## Gegeven tekst

┌──

2. In het derde lid (nieuw) wordt «het eerste lid» vervangen door: het tweede lid.

3. Onder vernummering van het vijfde tot en met zevende lid tot zevende tot en met negende lid worden twee leden ingevoegd, luidende:

  • 5. Indien de gewezen rechterlijk ambtenaar gedurende de periode dat zij op basis van het eerste, tweede of vierde lid de laatstelijk genoten bezoldiging ontvangt tevens recht heeft op een financiële tegemoetkoming op basis van de Wet arbeid en zorg, wordt gedurende de periode waarin de financiële tegemoetkoming wordt genoten een inhouding toegepast op de doorbetaling van de laatstelijk genoten bezoldiging ter grootte van die financiële tegemoetkoming.

  • 6. Indien de gewezen rechterlijk ambtenaar aan de voorwaarden voor het toekennen van een financiële tegemoetkoming als bedoeld in het vijfde lid voldoet, maar geen financiële tegemoetkoming is toegekend omdat zij daarvoor geen aanvraag heeft ingediend, wordt de financiële tegemoetkoming geacht onverminderd te zijn genoten en wordt het vijfde lid overeenkomstig toegepast.

4. In het zevende lid (nieuw) wordt «het eerste of het derde lid» vervangen door: het eerste, tweede of vierde lid.

5. Het achtste lid (nieuw) komt te luiden:

  • 8. Het in het zevende lid bedoelde tijdvak van 52 weken vangt aan met ingang van de eerste dag na beëindiging van de ingevolge het eerste, tweede of vierde lid aan de gewezen rechterlijk ambtenaar toekomende uitkering onderscheidenlijk de eerste dag waarop zij binnen een maand na die beëindiging ongeschikt is geworden tot het verrichten van arbeid.

6. In het negende lid (nieuw) wordt «het vierde lid» vervangen door: het zevende lid.

L

In artikel 30, derde lid, vervalt «anders dan als gevolg van zijn eigen handelingen of nalaten van handelingen».

M

Artikel 35 wordt gewijzigd als volgt:

1. In het tweede lid wordt na «ongeschikt is tot het verrichten van zijn arbeid wegens ziekte» ingevoegd: alsmede gedurende het tijdvak waarin de rechterlijk ambtenaar na het eerste jaar nog ongeschikt is tot het verrichten van zijn arbeid wegens ziekte en de wachttijd, bedoeld in artikel 19, eerste lid van de WAO, op grond van het zevende lid van dat artikel is verlengd,.

└──

Schrijf het vervolg van de wetswijziging over rechterlijk ambtenaren hierboven, te beginnen na de laatste zin.

## Inhoud dataset
┌──

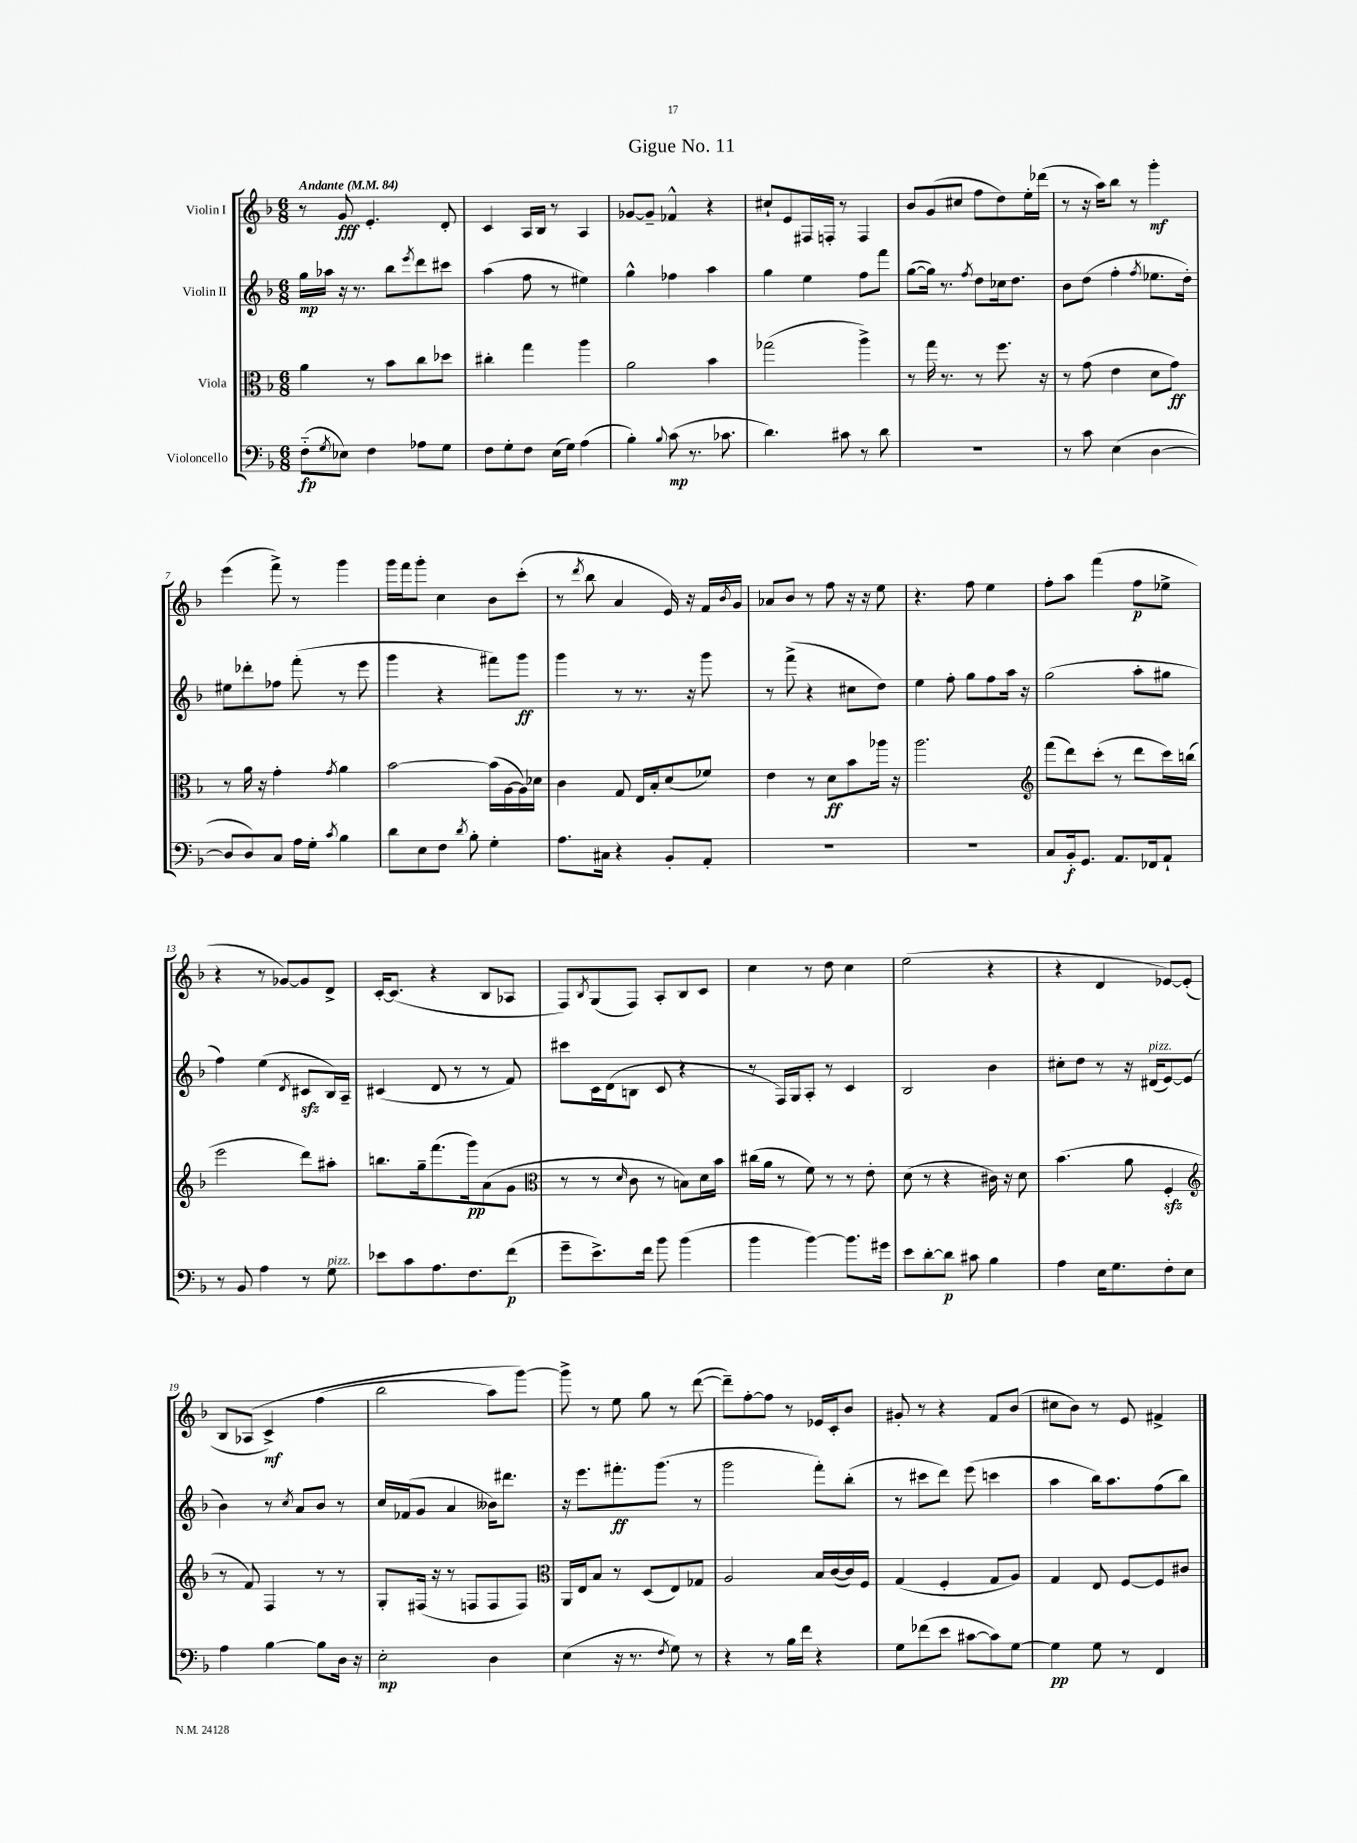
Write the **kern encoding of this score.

└──

## Antwoord
2. Het derde lid komt te luiden:

  • 3. Indien de rechterlijk ambtenaar na ommekomst van het in het tweede lid bedoelde tijdvak nog ongeschikt is tot het verrichten van zijn arbeid wegens ziekte, is hij verplicht een hem opgedragen taak te aanvaarden indien sprake is van gangbare arbeid.

N

Artikel 36, vierde lid, komt te luiden:

  • 4. Onder arbeid als bedoeld in het derde lid, onderdeel c, wordt gedurende het eerste jaar dat de rechterlijk ambtenaar ongeschikt is tot het verrichten van zijn arbeid wegens ziekte, alsmede gedurende de periode waarin hij wegens ziekte hiertoe ongeschikt is en de wachttijd, bedoeld in artikel 19, eerste lid, van de WAO, op grond van het zevende lid van dat artikel is verlengd, passende arbeid verstaan. Gedurende de periode hierna wordt onder arbeid als bedoeld in het derde lid, onderdeel c, gangbare arbeid verstaan.

O

In artikel 36, zevende lid, wordt «de uitvoeringsinstelling, die de WAO uitvoert ten aanzien van de rechterlijk ambtenaar,» vervangen door: het UWV.

P

Onder verlettering van artikel 36a in artikel 36b wordt na artikel 36 een artikel ingevoegd, luidende:

Artikel 36a

  • 1. De rechterlijk ambtenaar, die wegens ziekte ongeschikt is om zijn arbeid te verrichten, kan, in afwijking van artikel 36, derde lid, worden ontslagen indien hij zonder deugdelijke grond weigert:

    a. gevolg te geven aan door de functionele autoriteit of een door de functionele autoriteit aangewezen deskundige gegeven redelijke voorschriften of mee te werken aan door de functionele autoriteit of een door de functionele autoriteit aangewezen deskundige getroffen maatregelen om hem in staat te stellen de eigen of andere passende arbeid te verrichten;

    b. passende arbeid te verrichten waartoe hij in de gelegenheid wordt gesteld; of

    c. zijn medewerking te verlenen aan het opstellen, evalueren en bijstellen van een plan van aanpak als bedoeld in artikel 71a, tweede lid, van de WAO.

  • 2. Om te beoordelen of sprake is van een situatie als bedoeld in het eerste lid wint de functionele autoriteit het advies in van het UWV.

Q

In het eerste lid van artikel 36b (nieuw) wordt «artikel 36» vervangen door: de artikelen 36 en 36a.

R

Artikel 38g, tweede lid, wordt gewijzigd als volgt:

1. In de eerste volzin vervalt «anders dan als gevolg van eigen handelingen».

2. In de tweede volzin wordt «een ZW-uitkering» telkens vervangen door: een uitkering op grond van de ZW of de Wet arbeid en zorg.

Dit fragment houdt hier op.